I really think you have taken this argument of yours too far by referring to the number of hits you get on Google. You should perhaps check the hits first... I have read your translations earlier and they are good. But you have to accept what we are saying here... Your argument fails you...


----------



## texasweed

Fine, I surrender. Fact is : I'm beat. Dead tired. Slept some 4 hrs et je suis somnambule to top it. I'll discard all dictionaries' versions and let members have it their way


----------



## risingsun

texasweed said:
			
		

> Fine, I surrender. Fact is : I'm beat. Dead tired. Slept some 4 hrs et je suis somnambule to top it. I'll discard all dictionaries' versions and let members have it their way




What a surrender!!! You are not really surrendering, are you?

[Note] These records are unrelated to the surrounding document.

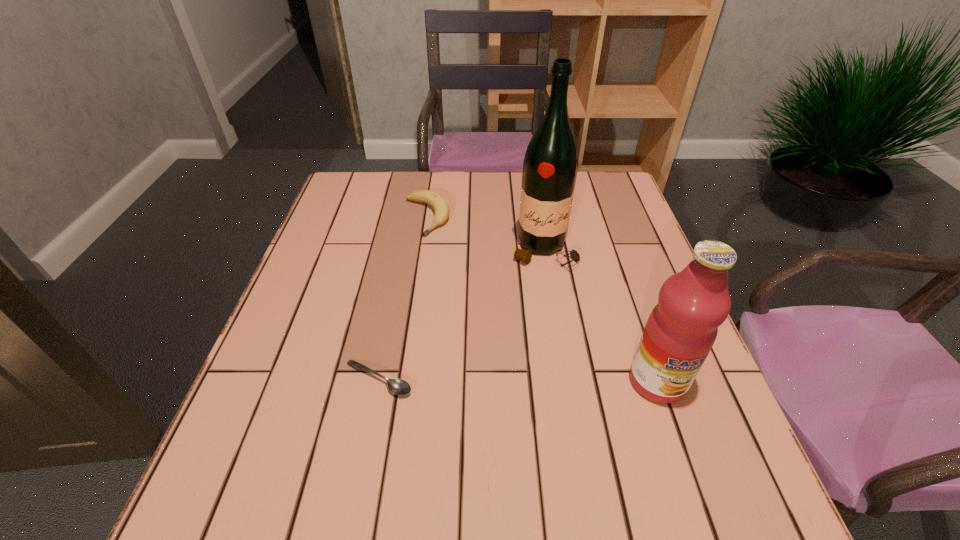
The image size is (960, 540). What are the coordinates of `free point between the second shortest object and the fruit juice` in the screenshot? It's located at (542, 299).

Where is `object that is the third closest to the wine bottle`? Image resolution: width=960 pixels, height=540 pixels. object that is the third closest to the wine bottle is located at coordinates (396, 386).

Locate an element on the screen. This screenshot has height=540, width=960. object that stands as the second closest to the soupspoon is located at coordinates (437, 201).

I want to click on vacant region that satisfies the following two spatial constraints: 1. on the back side of the soupspoon; 2. on the left side of the banana, so click(411, 217).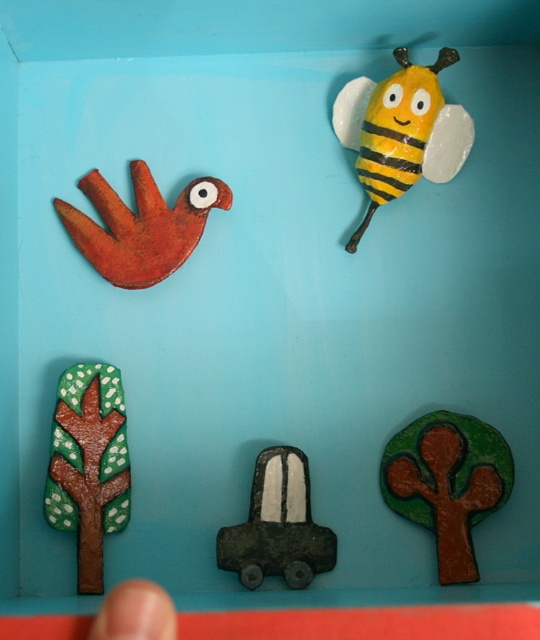
How much distance is there between yellow striped bee at upper right and brown matte tree at lower left?

They are 19.46 inches apart.

Is yellow striped bee at upper right shorter than brown matte tree at lower left?

Yes.

Where is `yellow striped bee at upper right`? yellow striped bee at upper right is located at coordinates (401, 131).

Consider the image. Is the position of green matte tree at lower right more distant than that of matte orange bird at upper left?

No, green matte tree at lower right is in front of matte orange bird at upper left.

Measure the distance from green matte tree at lower right to matte orange bird at upper left.

A distance of 46.60 centimeters exists between green matte tree at lower right and matte orange bird at upper left.

The height and width of the screenshot is (640, 540). What do you see at coordinates (448, 483) in the screenshot?
I see `green matte tree at lower right` at bounding box center [448, 483].

This screenshot has height=640, width=540. I want to click on green matte tree at lower right, so click(448, 483).

Can you confirm if green matte tree at lower right is taller than yellow striped bee at upper right?

No, green matte tree at lower right is not taller than yellow striped bee at upper right.

Does green matte tree at lower right appear on the right side of yellow striped bee at upper right?

Indeed, green matte tree at lower right is positioned on the right side of yellow striped bee at upper right.

Locate an element on the screen. green matte tree at lower right is located at coordinates (448, 483).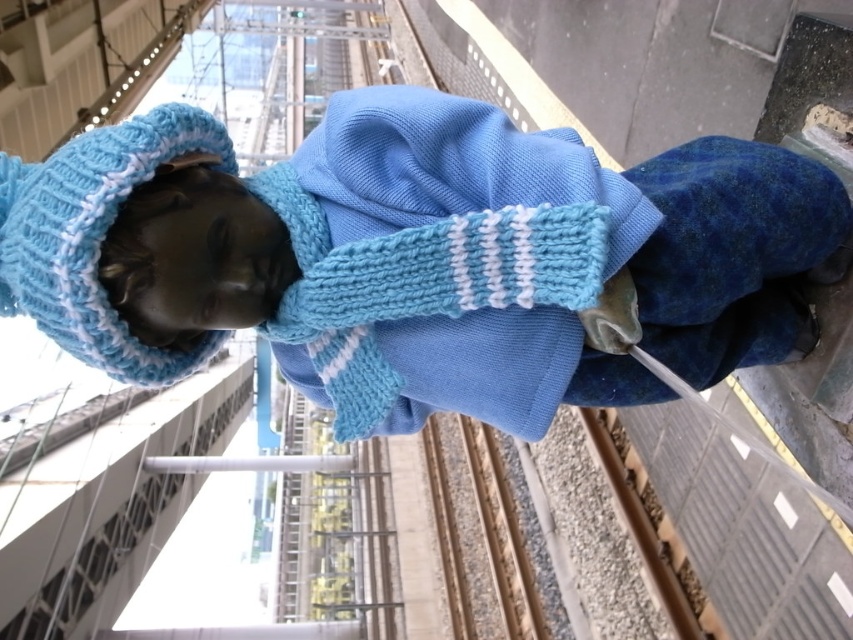
Question: Considering the relative positions of knitted blue sweater at center and brown gravel train track at lower center in the image provided, where is knitted blue sweater at center located with respect to brown gravel train track at lower center?

Choices:
 (A) below
 (B) above

Answer: (B)

Question: Is the position of knitted blue sweater at center more distant than that of brown gravel train track at lower center?

Choices:
 (A) no
 (B) yes

Answer: (A)

Question: Is knitted blue sweater at center wider than brown gravel train track at lower center?

Choices:
 (A) yes
 (B) no

Answer: (A)

Question: Which of the following is the closest to the observer?

Choices:
 (A) (635, 504)
 (B) (451, 262)

Answer: (B)

Question: Which point is closer to the camera taking this photo?

Choices:
 (A) (590, 417)
 (B) (498, 282)

Answer: (B)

Your reference to the so-called dictionary versions clearly means that we are wrong....

Sorry that I am insisting even though you are tired...  But which dictionary versions are you talking about??? Could you name them please.. 

And maybe you should look at the following one:
http://dictionary.reference.com/search?q=news


----------



## la_cavalière

I haven't yet find a dicitonary that says that "news" is used with a plural verb.

Here are a few:

Merriam-Webster:
*news *Function: _noun plural but *singular in construction*_

Dictionary.com:
*news* _pl.n._ _(used with a *sing. verb*)_

American Heritage:
*news *PLURAL NOUN_ (used with a *sing*. verb)_

Harper Collins:
*news* NOUN *SING*


----------



## risingsun

Just one last word for Texasweed... Please verify what you say on the Forum.. It is better to say "I do not know", "I am not sure", "I suggest" rather than mislead someone...


----------



## OlivierG

Well, the original topic seems to have been fully addressed, so this thread is now closed.
The outcome of this story could be: don't trust Google too much.


----------